As so often in history it needs a natural catastrophe to draw public attention to a human catastrophe already going on for many years. Was it really necessary that a ravaging earthquake for the first editorial articles on Haiti in the “Western” press in years and for bringing the first movie from Haiti to the Berlinale Filmfestival in more than a decade? (Well, there was one Italian movie about Haiti in the “culinary cinema” section (Eat, Drink, See Movies) last year – pretty sarcastic when it comes to a country where mud cakes became a staple diet for many already before the earthquake hit…)
Whatever, at least under the prevailing circumstances the organizers of the Berlinale had the great idea to add the movie Moloch Tropical to the program of this year’s festival and to support the UNICEF mission for Haiti. The movie is directed by Haitian-born Raoul Peck who grew up in the Democratic Republic of the Congo, studied in the US, France and German and became well known for his enthralling political films situated in Africa such as Lumumba and Sometimes in April.

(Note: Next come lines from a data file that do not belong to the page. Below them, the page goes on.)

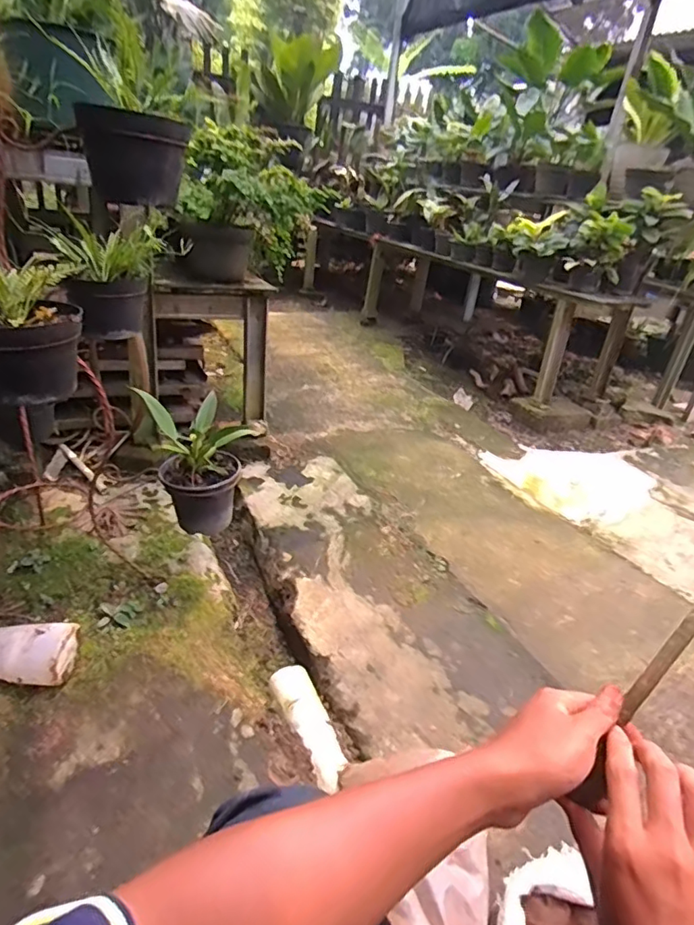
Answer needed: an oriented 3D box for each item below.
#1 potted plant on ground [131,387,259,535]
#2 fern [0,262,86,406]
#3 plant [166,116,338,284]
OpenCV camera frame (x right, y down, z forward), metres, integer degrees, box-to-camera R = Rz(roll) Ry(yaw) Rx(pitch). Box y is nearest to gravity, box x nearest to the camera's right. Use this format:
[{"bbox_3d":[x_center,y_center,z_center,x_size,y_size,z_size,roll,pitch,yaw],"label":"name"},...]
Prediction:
[{"bbox_3d":[-0.310,0.004,1.122,0.220,0.244,0.172,-3,29,-19],"label":"potted plant on ground"},{"bbox_3d":[-0.487,-0.191,0.790,0.174,0.170,0.143,-12,33,-32],"label":"fern"},{"bbox_3d":[-0.283,-0.772,1.626,0.353,0.400,0.646,14,28,12],"label":"plant"}]

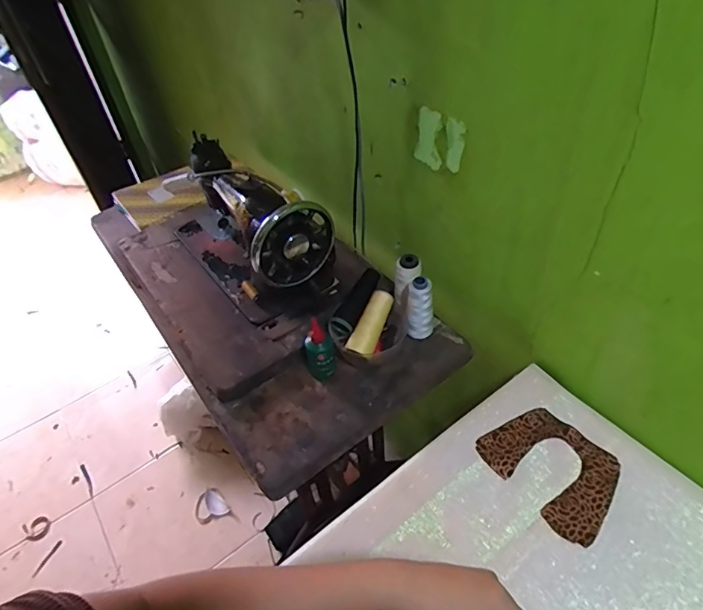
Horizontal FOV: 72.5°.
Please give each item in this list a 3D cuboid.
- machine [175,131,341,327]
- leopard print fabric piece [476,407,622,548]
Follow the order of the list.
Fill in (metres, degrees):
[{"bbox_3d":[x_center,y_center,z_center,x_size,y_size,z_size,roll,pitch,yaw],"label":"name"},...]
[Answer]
[{"bbox_3d":[-0.192,-0.153,0.869,0.175,0.205,0.373,-30,49,-22],"label":"machine"},{"bbox_3d":[0.261,0.207,0.620,0.124,0.005,0.160,-34,56,-21],"label":"leopard print fabric piece"}]

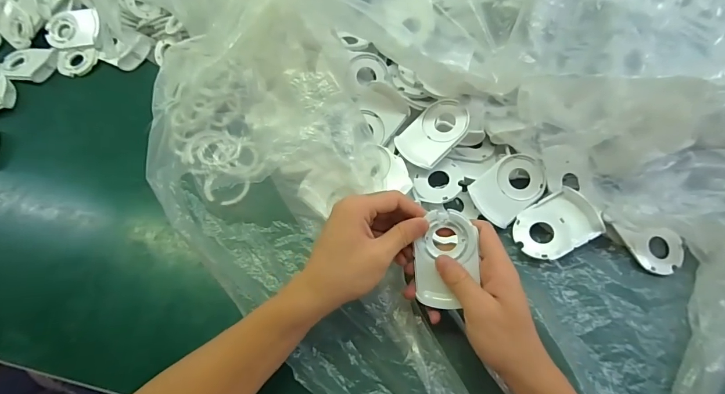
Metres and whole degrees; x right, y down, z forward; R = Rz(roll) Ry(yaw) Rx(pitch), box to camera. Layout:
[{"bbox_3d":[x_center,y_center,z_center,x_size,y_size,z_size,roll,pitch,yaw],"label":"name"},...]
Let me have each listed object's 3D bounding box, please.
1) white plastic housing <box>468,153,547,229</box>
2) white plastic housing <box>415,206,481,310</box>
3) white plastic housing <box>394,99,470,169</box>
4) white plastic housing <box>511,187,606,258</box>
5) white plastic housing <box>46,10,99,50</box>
[{"bbox_3d":[0.158,-0.011,0.396,0.083,0.010,0.056,-35,70,-13],"label":"white plastic housing"},{"bbox_3d":[0.073,0.055,0.323,0.051,0.005,0.084,-1,92,16],"label":"white plastic housing"},{"bbox_3d":[0.081,-0.072,0.416,0.084,0.012,0.056,-44,64,-1],"label":"white plastic housing"},{"bbox_3d":[0.195,0.028,0.373,0.072,0.024,0.056,-25,68,-9],"label":"white plastic housing"},{"bbox_3d":[-0.422,-0.242,0.536,0.071,0.016,0.054,-11,87,-5],"label":"white plastic housing"}]

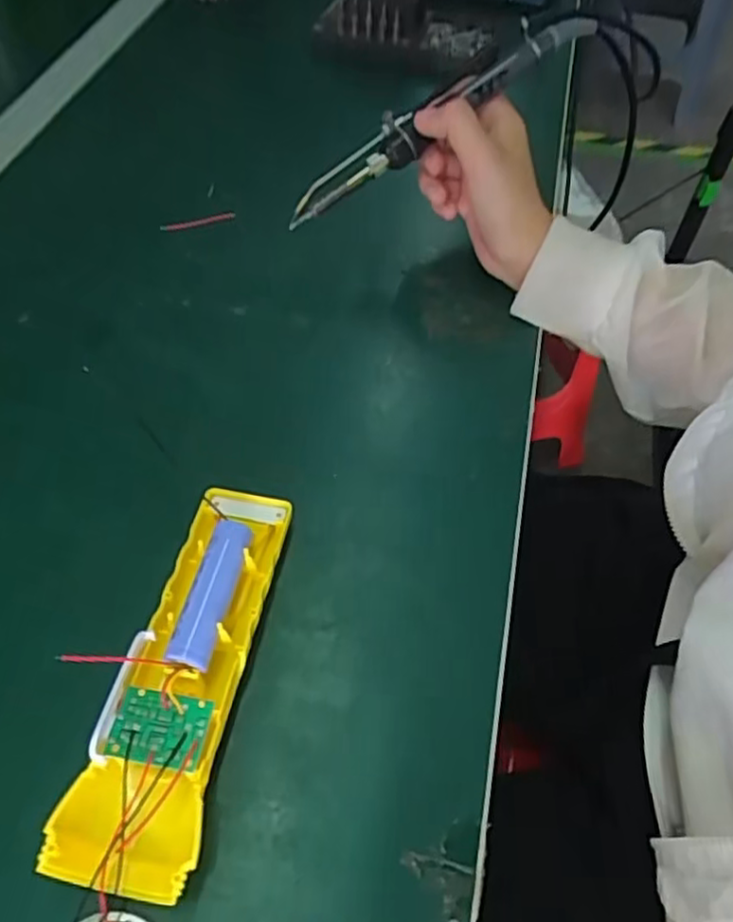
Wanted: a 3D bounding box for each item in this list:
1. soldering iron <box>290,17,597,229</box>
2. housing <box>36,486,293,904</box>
[{"bbox_3d":[0.041,-0.206,0.395,0.208,0.025,0.029,-33,60,3],"label":"soldering iron"},{"bbox_3d":[-0.072,0.081,0.275,0.047,0.031,0.161,9,56,5],"label":"housing"}]

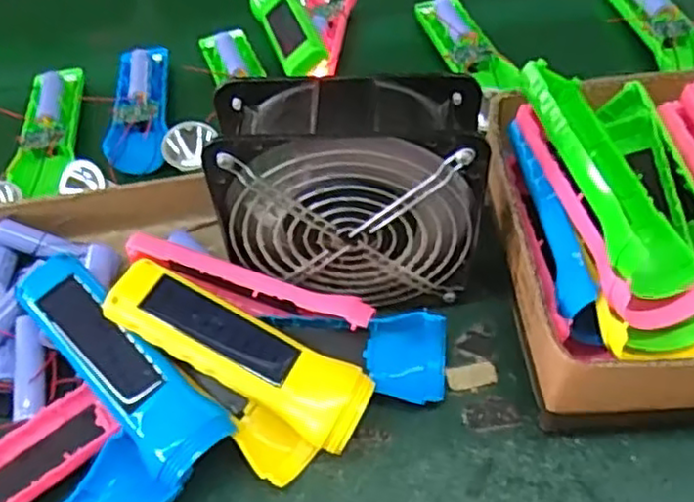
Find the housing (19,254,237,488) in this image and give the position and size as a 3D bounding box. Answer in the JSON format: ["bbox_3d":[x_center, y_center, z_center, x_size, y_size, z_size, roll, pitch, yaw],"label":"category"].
[{"bbox_3d":[-0.129,0.062,0.395,0.153,0.022,0.043,41,63,18],"label":"housing"}]

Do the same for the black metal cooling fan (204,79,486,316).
[{"bbox_3d":[0.003,-0.030,0.412,0.144,0.140,0.057,-2,50,3],"label":"black metal cooling fan"}]

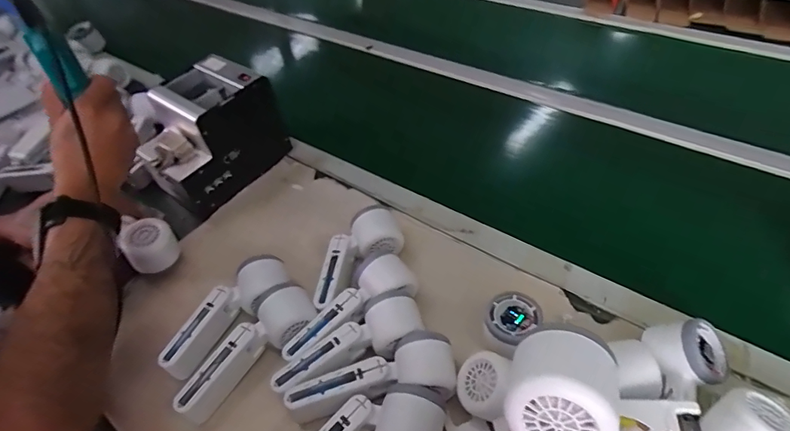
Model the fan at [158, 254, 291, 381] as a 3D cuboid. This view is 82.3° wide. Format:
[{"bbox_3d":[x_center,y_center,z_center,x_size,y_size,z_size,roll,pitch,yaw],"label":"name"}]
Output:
[{"bbox_3d":[-0.194,0.113,0.525,0.166,0.049,0.058,-37,54,-25],"label":"fan"}]

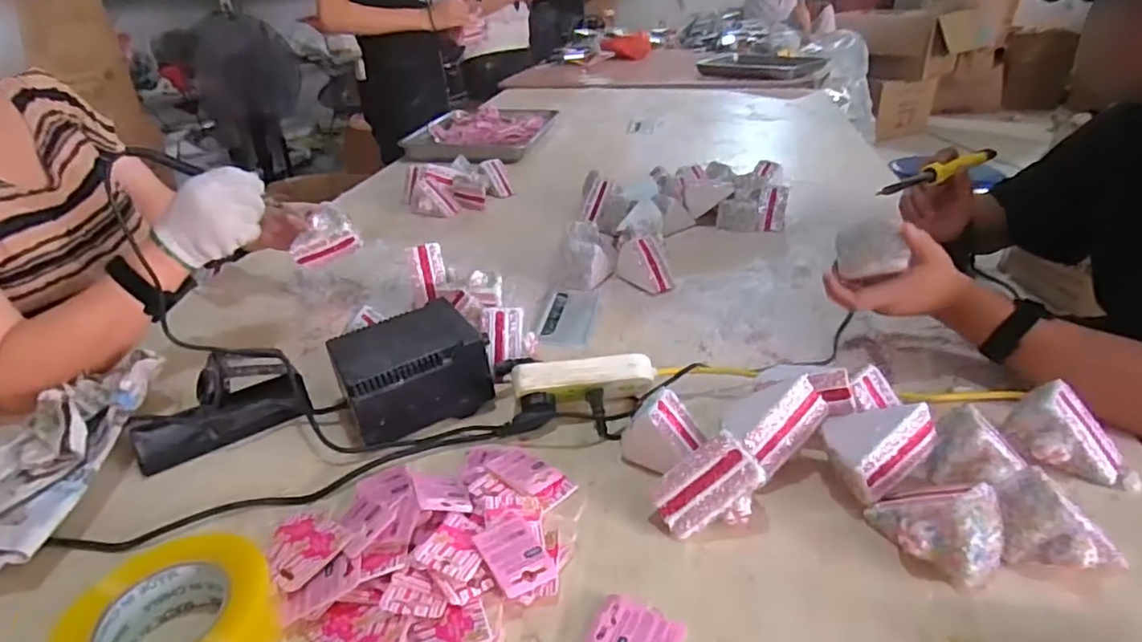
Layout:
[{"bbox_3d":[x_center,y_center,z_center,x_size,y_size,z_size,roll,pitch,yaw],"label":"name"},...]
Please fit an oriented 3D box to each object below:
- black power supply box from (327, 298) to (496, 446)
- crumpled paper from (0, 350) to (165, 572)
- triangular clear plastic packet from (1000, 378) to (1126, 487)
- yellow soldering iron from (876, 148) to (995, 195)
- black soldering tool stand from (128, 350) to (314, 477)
[{"bbox_3d":[-0.168,0.051,0.652,0.153,0.085,0.113,-20,33,-27],"label":"black power supply box"},{"bbox_3d":[-0.479,0.127,0.575,0.119,0.064,0.268,-5,29,-3],"label":"crumpled paper"},{"bbox_3d":[0.449,0.103,0.549,0.062,0.066,0.096,-28,37,-36],"label":"triangular clear plastic packet"},{"bbox_3d":[0.484,-0.198,0.803,0.222,0.023,0.026,-17,33,-24],"label":"yellow soldering iron"},{"bbox_3d":[-0.359,0.082,0.625,0.164,0.068,0.082,-15,31,-20],"label":"black soldering tool stand"}]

With Moloch Tropical he returns to Haiti and shows a president in his fortress up on the hills who finds his country in turmoil, with riots spreading and his power and control vanishing. Peck who served as Minister of Culture in the Haitian government himself in 1996/97 said about the movie: “I wanted to re-examine, from a Shakespearian perspective, the tragic and foolish nonsense of the past sixty years of upheaval. Nowhere else but in Haiti has reality generated so much confusion and so many contradictions.”